Influencess

This website's design was heavily inspired by the work of Nikita Prokopov. You should check out his take on redesigning GitHub.

Paul Graham is quite possibly my biggest professional influence. In fact, he influenced an entire generation of young technologists and entrepreneurs, and the effecs of his influence have been shown to be long-lasting. Beating the Averages, Being Popular, Why Nerds are Unpopular, The Hundred-Year Language and How to Make Wealth are my favorite pieces.

Claus Wahlers is an old school Flash and ActionScript hacker (currently kicking ass on React-land). He is the author of DENG, a crazy Flash browser implementation that implemented various W3C standards before they landed anywhere else. He also wrote FC64, a Commodore 64 emulator for Flash Player 9. Back in the day these were prime examples of ActionScript mastery. He mentored me in my early years as a programmer and unwillingly taught me most of my English over instant messaging.

Mark Pilgrim blogged about technology and everything else for about 10 years before he vanished from the internet. He wrote Dive Into Accessibility, Dive Into Python, Dive Into Python 3 and most recently, HTML5: Up & Running.

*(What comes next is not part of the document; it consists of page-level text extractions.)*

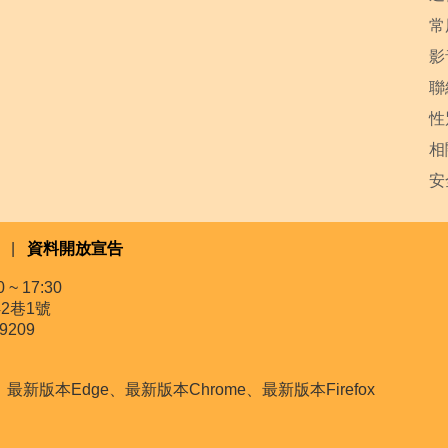
常
影
聯
性
相
安
|
資料開放宣告
~ 17:30
2巷1號
9209
本Edge、最新版本Chrome、最新版本Firefox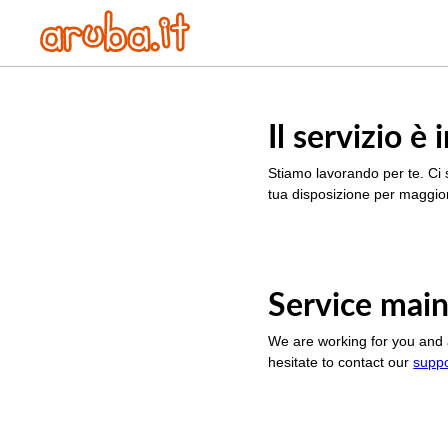
Il servizio 
Stiamo lavorando per te. Ci 
tua disposizione per maggior
Service main
We are working for you and 
hesitate to contact our
supp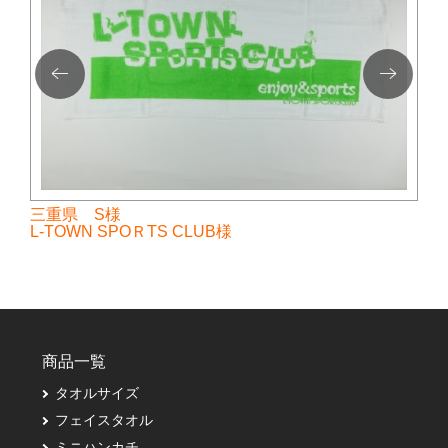
三重県 S様
L-TOWN SPOＲTS CLUB様
商品一覧
タオルサイズ
フェイスタオル
ミニハンカチ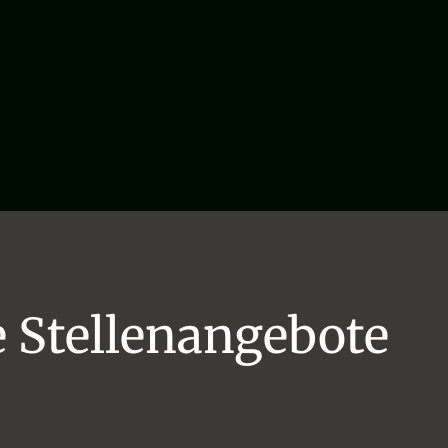
e Stellenangebote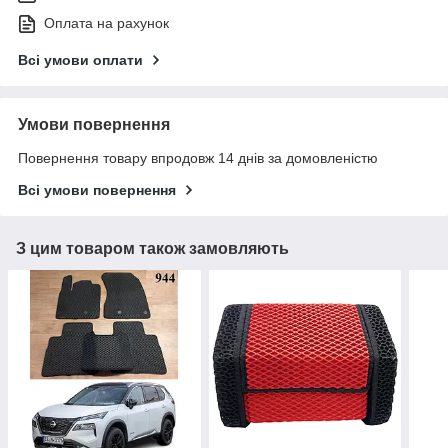
Оплата на рахунок
Всі умови оплати
Умови повернення
Повернення товару впродовж 14 днів за домовленістю
Всі умови повернення
З цим товаром також замовляють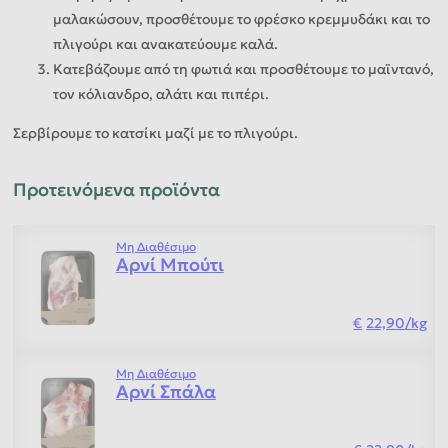
μαλακώσουν, προσθέτουμε το φρέσκο κρεμμυδάκι και το
πλιγούρι και ανακατεύουμε καλά.
Κατεβάζουμε από τη φωτιά και προσθέτουμε το μαϊντανό,
τον κόλιανδρο, αλάτι και πιπέρι.
Σερβίρουμε το κατσίκι μαζί με το πλιγούρι.
Προτεινόμενα προϊόντα
Μη Διαθέσιμο
Αρνί Μπούτι
22,90
/
kg
Μη Διαθέσιμο
Αρνί Σπάλα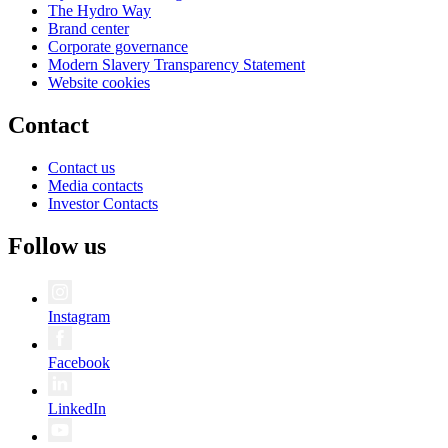
The Hydro Way
Brand center
Corporate governance
Modern Slavery Transparency Statement
Website cookies
Contact
Contact us
Media contacts
Investor Contacts
Follow us
Instagram
Facebook
LinkedIn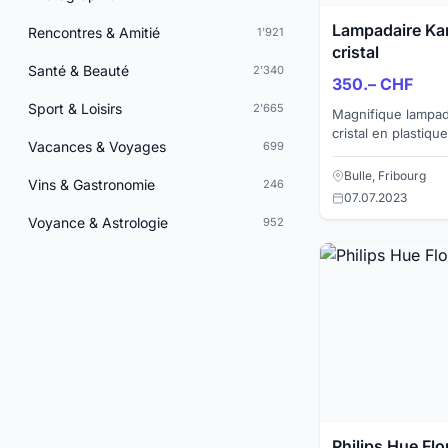
Lampadaire Kar
Rencontres & Amitié
1'921
cristal
Santé & Beauté
2'340
350.– CHF
Sport & Loisirs
2'665
Magnifique lampad
cristal en plastiqu
Vacances & Voyages
699
Ferruccio Laviani. Toobe, disponible en version
lampe de sol...
Bulle, Fribourg
Vins & Gastronomie
246
07.07.2023
Voyance & Astrologie
952
Philips Hue Fl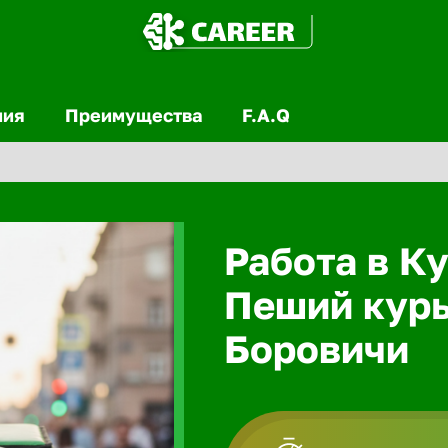
ния
Преимущества
F.A.Q
Работа в Ку
Пеший курь
Боровичи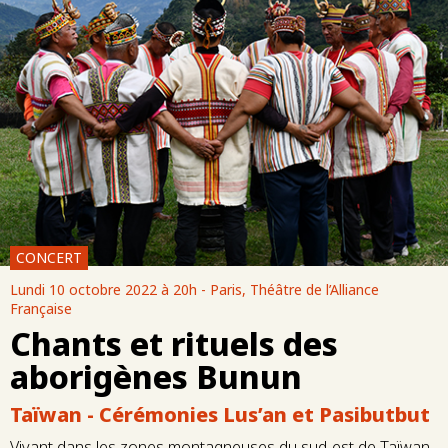
CONCERT
Lundi 10 octobre 2022 à 20h - Paris, Théâtre de l’Alliance
Française
Chants et rituels des
aborigènes Bunun
Taïwan - Cérémonies Lus’an et Pasibutbut
Vivant dans les zones montagneuses du sud-est de Taïwan,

He also wrote the Universal Feed Parser, which I believe is the most complete, fault-tolerant RSS and Atom parser out there. He was one of the main advocates of the Atom format during its development.

Maciej Ceglowski makes great web software, writes intriguing essays and contributes to real change. To paraphrase his own words, he lives everywhere he can. He seems to live a truly mobile life which results in the most interesting little stories. His articles on vector space search engines and bloom filters introduced me to code that inspired me to study, investigate and write good software.

Joe Gregorio is the co-author of the Atom Publishing Protocol specification and a blogger advocating good software development practices. He has also authored the URI templates specification and the Python libraries httplib2 and mimeparse. Lately it seems Joe also has left Python work to focus on modern JavaScript.

Simon Willison has been for a long time one of my main references in Python programming. He has a good eye for exciting emergent technology, having told us to stop everything we were doing to go learn Node.js a year before it started getting so massively popular.

Mark Nottingham is a one-man standards body. In fact, it was his blog that introduced me to the IETF in the first place. It was after reading his Caching Tutorial that I bothered to learn HTTP and dive into others underlying protocols of the web. He is also the co-author of the Atom format specification. His website and writings influenced my sense of simplicity a great deal.

Tim Bray is one of the co-editors of the XML specification. His blog covers the recent history of modern web software development and has some articles you just can't miss.

Ryan Tomayko is the founder of lesscode.org, a blog which advocated smarter and leaner enterprise applications through the use of open source software and scripting languages. The archives are filled with goodies. Ryan also worked at GitHub for a long time.

Hugh MacLeod has been amusing and educating me for a long time with his cartoons and guerrilla business advice. He's still blogging and tweeting like crazy. One of my essential daily reads.

Paul Ford is my brand of obsessive. He listened to all of the songs from SXSW 2008 and published a review for every and each one of them. He came up with 200 ingeniously hilarious ways to say "I Love You". He makes a difference. He freely ponders about cleaning his room and anything else that comes to mind.

Michael Barrish is quite possibly my favorite writer. Pervert, Inscription and Letter are must reads. I remember when I first read them several years ago, I think it was the very first time I stopped to think about how good content can and does come out of the web. All of his stories would make a classic book.